Bounding box entries:
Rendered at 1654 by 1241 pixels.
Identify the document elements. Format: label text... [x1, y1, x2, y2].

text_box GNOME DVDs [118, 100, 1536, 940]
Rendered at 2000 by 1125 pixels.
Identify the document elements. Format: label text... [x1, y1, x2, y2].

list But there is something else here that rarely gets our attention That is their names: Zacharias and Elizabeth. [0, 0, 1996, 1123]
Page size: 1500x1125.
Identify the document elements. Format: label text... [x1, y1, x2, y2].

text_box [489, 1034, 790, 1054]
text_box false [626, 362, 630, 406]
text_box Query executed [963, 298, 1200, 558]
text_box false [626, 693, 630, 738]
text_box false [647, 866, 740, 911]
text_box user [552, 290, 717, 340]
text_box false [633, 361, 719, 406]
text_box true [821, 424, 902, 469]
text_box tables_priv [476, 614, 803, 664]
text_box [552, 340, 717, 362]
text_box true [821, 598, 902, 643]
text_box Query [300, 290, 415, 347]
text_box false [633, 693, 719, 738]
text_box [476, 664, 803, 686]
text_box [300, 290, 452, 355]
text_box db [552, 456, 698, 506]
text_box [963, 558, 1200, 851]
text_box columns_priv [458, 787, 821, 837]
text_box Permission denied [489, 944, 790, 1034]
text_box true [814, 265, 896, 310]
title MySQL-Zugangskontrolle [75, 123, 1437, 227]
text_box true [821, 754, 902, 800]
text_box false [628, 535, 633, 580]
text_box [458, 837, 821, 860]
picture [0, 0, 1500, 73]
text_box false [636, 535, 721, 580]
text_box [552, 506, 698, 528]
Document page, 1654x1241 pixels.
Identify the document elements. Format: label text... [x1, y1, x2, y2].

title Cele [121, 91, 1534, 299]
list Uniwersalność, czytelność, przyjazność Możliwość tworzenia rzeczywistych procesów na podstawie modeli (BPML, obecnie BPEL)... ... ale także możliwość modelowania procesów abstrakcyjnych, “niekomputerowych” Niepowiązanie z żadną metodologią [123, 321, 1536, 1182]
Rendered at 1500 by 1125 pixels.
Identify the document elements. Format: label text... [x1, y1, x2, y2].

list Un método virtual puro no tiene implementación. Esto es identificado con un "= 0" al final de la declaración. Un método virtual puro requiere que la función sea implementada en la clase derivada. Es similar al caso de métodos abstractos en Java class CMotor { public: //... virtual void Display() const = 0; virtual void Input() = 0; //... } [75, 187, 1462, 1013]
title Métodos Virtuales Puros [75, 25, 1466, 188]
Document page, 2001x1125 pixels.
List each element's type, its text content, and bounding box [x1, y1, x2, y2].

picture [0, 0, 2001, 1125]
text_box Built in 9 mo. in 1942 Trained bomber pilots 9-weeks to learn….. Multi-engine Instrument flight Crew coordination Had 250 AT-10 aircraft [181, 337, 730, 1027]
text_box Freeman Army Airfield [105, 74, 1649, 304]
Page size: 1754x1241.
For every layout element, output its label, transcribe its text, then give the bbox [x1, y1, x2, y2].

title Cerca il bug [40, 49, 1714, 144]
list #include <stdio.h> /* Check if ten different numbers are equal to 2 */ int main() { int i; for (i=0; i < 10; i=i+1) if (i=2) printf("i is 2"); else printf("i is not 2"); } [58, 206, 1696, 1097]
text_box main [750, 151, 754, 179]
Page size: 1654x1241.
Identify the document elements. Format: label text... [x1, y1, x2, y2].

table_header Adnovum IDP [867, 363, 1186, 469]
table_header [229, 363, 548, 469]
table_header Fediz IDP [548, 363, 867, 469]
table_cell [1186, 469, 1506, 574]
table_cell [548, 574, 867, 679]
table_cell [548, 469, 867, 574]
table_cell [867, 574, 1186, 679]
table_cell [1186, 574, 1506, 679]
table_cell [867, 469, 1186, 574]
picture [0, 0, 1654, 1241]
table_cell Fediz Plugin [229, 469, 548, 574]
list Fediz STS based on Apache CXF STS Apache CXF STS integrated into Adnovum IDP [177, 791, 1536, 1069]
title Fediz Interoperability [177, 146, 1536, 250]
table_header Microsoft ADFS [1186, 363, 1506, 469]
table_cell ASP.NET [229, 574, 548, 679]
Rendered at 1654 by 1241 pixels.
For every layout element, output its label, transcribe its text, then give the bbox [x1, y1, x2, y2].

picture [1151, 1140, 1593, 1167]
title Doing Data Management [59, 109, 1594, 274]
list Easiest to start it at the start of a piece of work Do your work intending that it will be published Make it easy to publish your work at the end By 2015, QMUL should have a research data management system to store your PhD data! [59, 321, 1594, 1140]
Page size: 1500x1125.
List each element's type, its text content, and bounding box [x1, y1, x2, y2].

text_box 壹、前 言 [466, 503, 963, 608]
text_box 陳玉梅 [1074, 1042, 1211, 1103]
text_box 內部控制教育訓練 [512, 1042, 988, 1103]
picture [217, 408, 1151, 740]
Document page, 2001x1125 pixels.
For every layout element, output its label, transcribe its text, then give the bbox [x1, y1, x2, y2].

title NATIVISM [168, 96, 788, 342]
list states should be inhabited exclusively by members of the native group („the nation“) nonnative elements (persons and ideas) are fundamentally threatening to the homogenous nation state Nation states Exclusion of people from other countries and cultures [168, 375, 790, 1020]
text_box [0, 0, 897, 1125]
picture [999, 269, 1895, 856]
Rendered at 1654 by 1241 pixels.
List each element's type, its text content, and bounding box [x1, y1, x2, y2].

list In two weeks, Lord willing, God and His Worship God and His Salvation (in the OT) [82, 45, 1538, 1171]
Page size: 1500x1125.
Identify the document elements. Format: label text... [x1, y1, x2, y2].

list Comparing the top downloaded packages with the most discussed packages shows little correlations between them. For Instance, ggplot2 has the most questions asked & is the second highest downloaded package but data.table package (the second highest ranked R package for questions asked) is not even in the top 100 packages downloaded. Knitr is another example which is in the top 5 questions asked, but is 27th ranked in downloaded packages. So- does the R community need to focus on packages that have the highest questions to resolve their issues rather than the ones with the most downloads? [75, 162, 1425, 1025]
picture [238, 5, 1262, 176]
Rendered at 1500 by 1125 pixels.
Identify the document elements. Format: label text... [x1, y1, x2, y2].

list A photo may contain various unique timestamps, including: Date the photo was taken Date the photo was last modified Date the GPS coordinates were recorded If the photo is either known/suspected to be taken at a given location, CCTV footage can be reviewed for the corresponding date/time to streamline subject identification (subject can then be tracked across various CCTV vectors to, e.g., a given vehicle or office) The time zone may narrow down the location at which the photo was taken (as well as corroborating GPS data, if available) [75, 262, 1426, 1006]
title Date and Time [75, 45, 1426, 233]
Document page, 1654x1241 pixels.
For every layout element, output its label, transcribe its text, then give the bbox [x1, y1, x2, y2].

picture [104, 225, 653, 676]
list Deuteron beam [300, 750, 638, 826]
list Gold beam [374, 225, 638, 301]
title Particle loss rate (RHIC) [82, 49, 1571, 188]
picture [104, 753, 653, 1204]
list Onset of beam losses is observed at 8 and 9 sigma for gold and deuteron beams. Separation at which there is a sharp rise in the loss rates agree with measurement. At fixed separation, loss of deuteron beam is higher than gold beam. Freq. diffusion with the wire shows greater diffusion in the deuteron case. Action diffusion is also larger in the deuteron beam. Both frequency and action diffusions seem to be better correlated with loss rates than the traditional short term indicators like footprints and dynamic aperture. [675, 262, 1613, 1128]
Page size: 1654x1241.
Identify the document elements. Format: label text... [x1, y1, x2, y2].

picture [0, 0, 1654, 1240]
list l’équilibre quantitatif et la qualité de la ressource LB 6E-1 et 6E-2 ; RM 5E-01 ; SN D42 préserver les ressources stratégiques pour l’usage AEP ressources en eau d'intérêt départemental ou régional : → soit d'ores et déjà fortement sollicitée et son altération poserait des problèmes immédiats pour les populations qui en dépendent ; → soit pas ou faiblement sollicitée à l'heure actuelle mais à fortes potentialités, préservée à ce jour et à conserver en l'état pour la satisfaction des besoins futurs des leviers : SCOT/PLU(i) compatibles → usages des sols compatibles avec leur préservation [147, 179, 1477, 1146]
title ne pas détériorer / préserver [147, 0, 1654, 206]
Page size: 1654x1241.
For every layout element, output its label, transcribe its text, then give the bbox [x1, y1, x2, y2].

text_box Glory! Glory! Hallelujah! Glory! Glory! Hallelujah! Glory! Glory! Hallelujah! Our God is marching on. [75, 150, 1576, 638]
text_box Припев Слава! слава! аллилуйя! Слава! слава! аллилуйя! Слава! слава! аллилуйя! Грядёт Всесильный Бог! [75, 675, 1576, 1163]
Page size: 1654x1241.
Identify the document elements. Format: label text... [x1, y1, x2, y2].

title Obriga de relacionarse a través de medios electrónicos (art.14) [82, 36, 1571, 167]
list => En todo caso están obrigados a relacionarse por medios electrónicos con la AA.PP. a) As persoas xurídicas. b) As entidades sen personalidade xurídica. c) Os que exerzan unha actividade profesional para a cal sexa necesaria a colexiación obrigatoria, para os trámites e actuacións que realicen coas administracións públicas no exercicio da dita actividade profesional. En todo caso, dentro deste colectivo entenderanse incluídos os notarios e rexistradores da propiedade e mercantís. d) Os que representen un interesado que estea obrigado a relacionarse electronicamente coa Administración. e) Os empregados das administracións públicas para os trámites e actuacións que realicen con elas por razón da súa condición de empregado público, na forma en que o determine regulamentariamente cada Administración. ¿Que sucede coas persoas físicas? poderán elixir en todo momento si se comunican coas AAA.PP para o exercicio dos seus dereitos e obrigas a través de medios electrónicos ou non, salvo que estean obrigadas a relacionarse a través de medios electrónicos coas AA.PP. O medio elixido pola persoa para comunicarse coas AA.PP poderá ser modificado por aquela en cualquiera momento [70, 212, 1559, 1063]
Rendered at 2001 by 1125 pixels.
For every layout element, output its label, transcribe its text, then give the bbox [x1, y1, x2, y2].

Requirement:
Please rewrite the records from the line with "Rendered at 2000 by 1125 pixels." up to and including the line with "list But there" as a JSON list of strings, one string per line, leaving out blank lines.

Output below:
[
  "Rendered at 2000 by 1125 pixels.",
  "Identify the document elements. Format: label text... [x1, y1, x2, y2].",
  "list But there is something else here that rarely gets our attention That is their names: Zacharias and Elizabeth. [0, 0, 1996, 1123]"
]